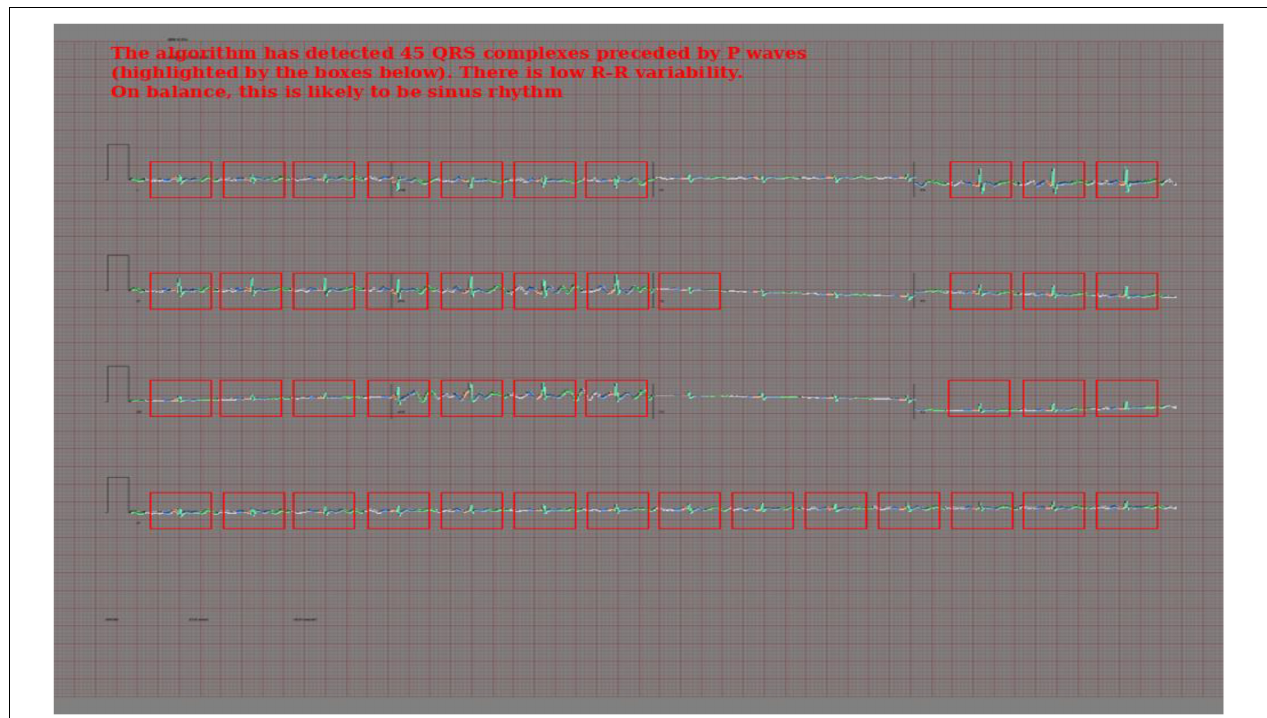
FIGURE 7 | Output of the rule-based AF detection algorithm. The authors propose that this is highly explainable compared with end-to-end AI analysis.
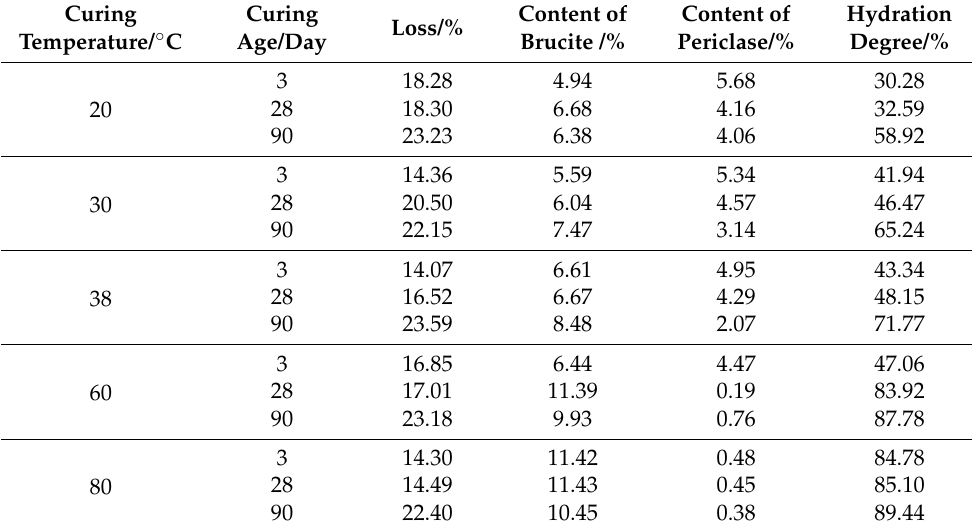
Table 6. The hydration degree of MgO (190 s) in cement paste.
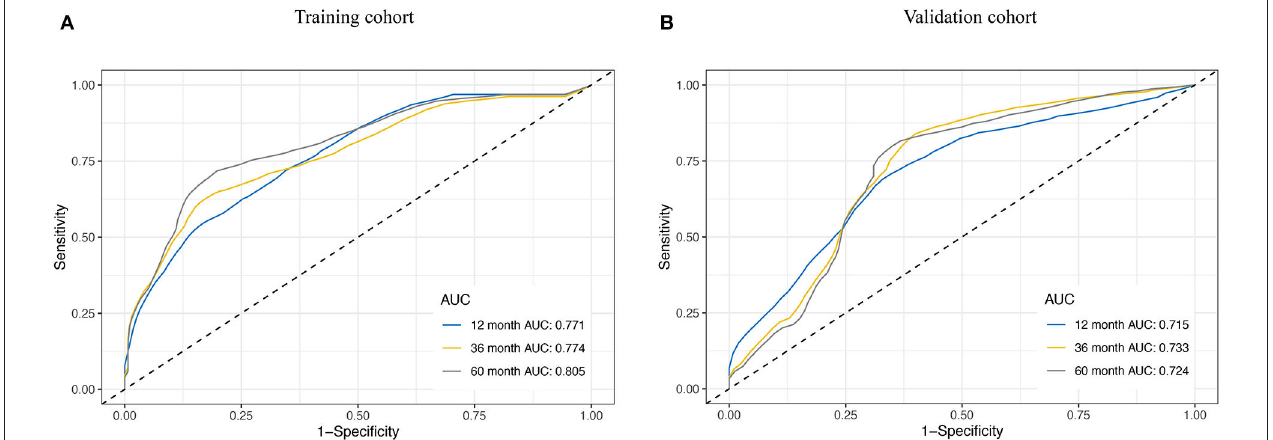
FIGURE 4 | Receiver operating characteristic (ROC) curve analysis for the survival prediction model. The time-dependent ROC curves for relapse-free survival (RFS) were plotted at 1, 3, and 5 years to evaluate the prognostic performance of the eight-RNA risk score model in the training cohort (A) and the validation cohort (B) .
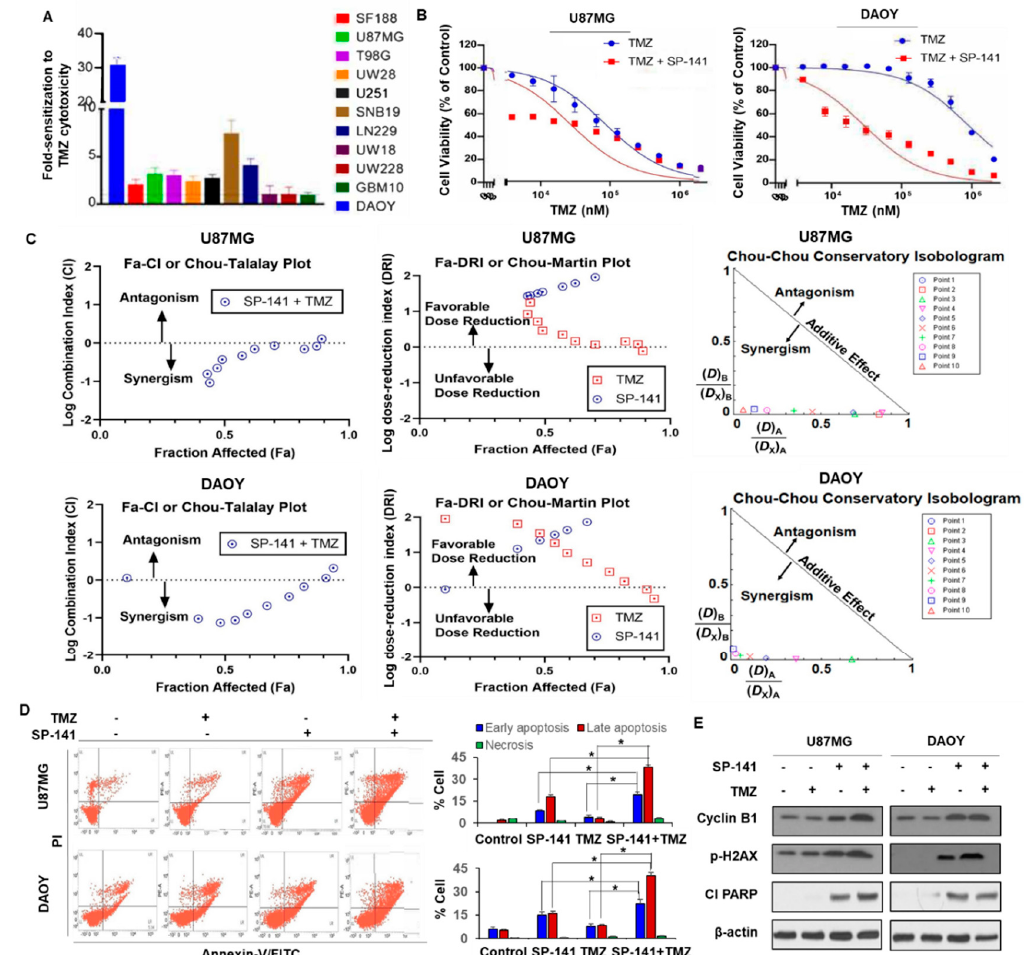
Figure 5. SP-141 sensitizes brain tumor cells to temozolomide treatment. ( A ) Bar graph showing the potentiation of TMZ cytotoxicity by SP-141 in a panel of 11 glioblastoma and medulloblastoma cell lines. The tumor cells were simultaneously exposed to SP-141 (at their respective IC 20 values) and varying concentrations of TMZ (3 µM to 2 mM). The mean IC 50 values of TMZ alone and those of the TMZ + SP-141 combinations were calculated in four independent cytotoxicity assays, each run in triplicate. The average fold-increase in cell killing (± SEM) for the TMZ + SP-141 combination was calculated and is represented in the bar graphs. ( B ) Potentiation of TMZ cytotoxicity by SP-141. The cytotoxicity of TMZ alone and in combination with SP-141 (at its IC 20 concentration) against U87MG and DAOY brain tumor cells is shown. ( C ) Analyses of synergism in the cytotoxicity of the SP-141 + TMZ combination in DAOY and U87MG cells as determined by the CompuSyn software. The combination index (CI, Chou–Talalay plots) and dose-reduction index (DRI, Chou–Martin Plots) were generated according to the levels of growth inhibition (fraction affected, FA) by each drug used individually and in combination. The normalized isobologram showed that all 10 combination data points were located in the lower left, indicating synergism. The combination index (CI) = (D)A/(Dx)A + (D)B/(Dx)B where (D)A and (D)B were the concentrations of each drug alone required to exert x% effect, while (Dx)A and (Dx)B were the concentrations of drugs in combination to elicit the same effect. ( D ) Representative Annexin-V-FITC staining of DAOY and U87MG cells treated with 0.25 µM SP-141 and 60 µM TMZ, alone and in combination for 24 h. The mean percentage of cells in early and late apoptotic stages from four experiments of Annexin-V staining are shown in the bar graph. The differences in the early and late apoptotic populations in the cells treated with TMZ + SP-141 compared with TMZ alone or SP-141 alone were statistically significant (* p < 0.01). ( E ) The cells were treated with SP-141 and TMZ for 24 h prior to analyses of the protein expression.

===

> **What to work on**:
Repeat all of the data above word for word, minus the pictures.

> **Response to the task**:
FIGURE 7 | Output of the rule-based AF detection algorithm. The authors propose that this is highly explainable compared with end-to-end AI analysis.
Table 6. The hydration degree of MgO (190 s) in cement paste.
FIGURE 4 | Receiver operating characteristic (ROC) curve analysis for the survival prediction model. The time-dependent ROC curves for relapse-free survival (RFS) were plotted at 1, 3, and 5 years to evaluate the prognostic performance of the eight-RNA risk score model in the training cohort (A) and the validation cohort (B) .
Figure 5. SP-141 sensitizes brain tumor cells to temozolomide treatment. ( A ) Bar graph showing the potentiation of TMZ cytotoxicity by SP-141 in a panel of 11 glioblastoma and medulloblastoma cell lines. The tumor cells were simultaneously exposed to SP-141 (at their respective IC 20 values) and varying concentrations of TMZ (3 µM to 2 mM). The mean IC 50 values of TMZ alone and those of the TMZ + SP-141 combinations were calculated in four independent cytotoxicity assays, each run in triplicate. The average fold-increase in cell killing (± SEM) for the TMZ + SP-141 combination was calculated and is represented in the bar graphs. ( B ) Potentiation of TMZ cytotoxicity by SP-141. The cytotoxicity of TMZ alone and in combination with SP-141 (at its IC 20 concentration) against U87MG and DAOY brain tumor cells is shown. ( C ) Analyses of synergism in the cytotoxicity of the SP-141 + TMZ combination in DAOY and U87MG cells as determined by the CompuSyn software. The combination index (CI, Chou–Talalay plots) and dose-reduction index (DRI, Chou–Martin Plots) were generated according to the levels of growth inhibition (fraction affected, FA) by each drug used individually and in combination. The normalized isobologram showed that all 10 combination data points were located in the lower left, indicating synergism. The combination index (CI) = (D)A/(Dx)A + (D)B/(Dx)B where (D)A and (D)B were the concentrations of each drug alone required to exert x% effect, while (Dx)A and (Dx)B were the concentrations of drugs in combination to elicit the same effect. ( D ) Representative Annexin-V-FITC staining of DAOY and U87MG cells treated with 0.25 µM SP-141 and 60 µM TMZ, alone and in combination for 24 h. The mean percentage of cells in early and late apoptotic stages from four experiments of Annexin-V staining are shown in the bar graph. The differences in the early and late apoptotic populations in the cells treated with TMZ + SP-141 compared with TMZ alone or SP-141 alone were statistically significant (* p < 0.01). ( E ) The cells were treated with SP-141 and TMZ for 24 h prior to analyses of the protein expression.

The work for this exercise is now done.